Report each line of the data below that contains the string "family", copying every such line in full. Only matches with the same capitalization count.

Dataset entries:
⁂

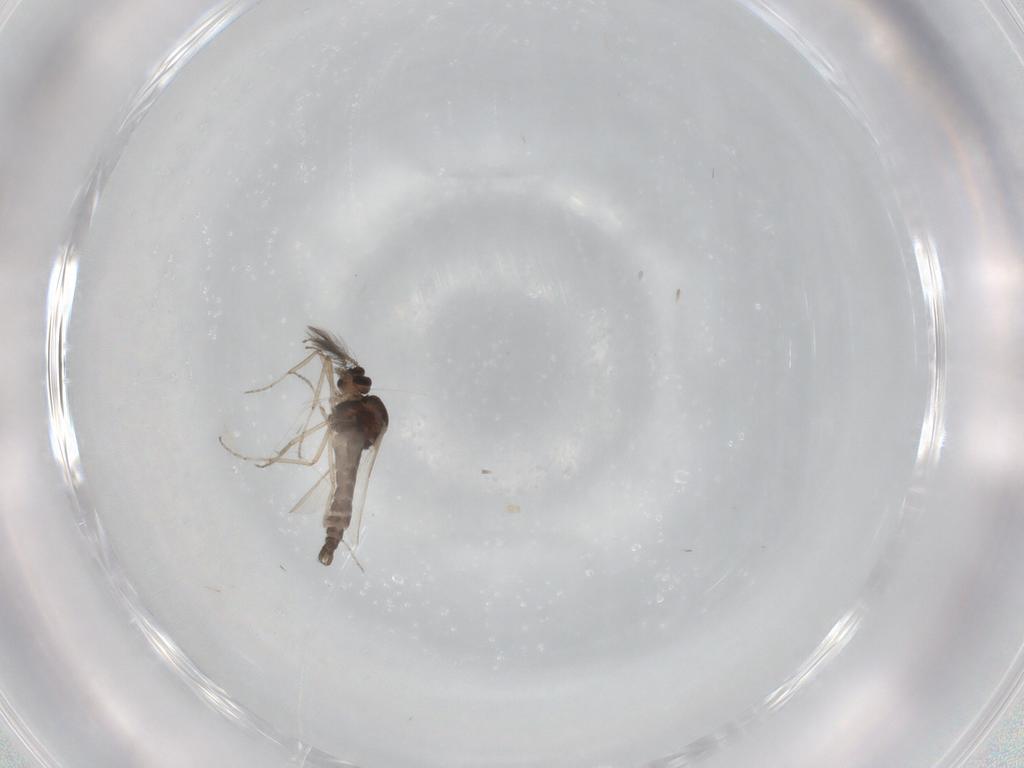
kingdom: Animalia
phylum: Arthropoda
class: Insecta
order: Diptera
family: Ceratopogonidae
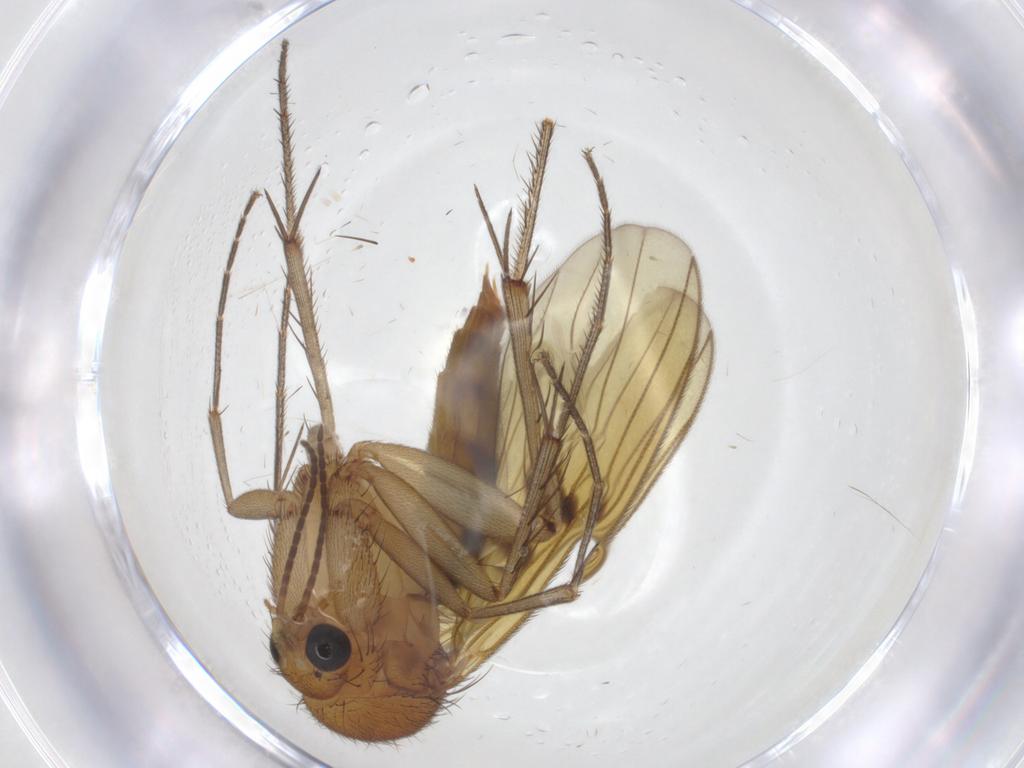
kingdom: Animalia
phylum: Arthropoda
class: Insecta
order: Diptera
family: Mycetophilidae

⁂

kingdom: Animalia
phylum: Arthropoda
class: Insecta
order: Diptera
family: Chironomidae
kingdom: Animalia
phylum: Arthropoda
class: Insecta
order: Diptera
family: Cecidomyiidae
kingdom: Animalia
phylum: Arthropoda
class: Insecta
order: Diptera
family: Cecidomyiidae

⁂

■ FULL OUTPUT
family: Ceratopogonidae
family: Mycetophilidae
family: Chironomidae
family: Cecidomyiidae
family: Cecidomyiidae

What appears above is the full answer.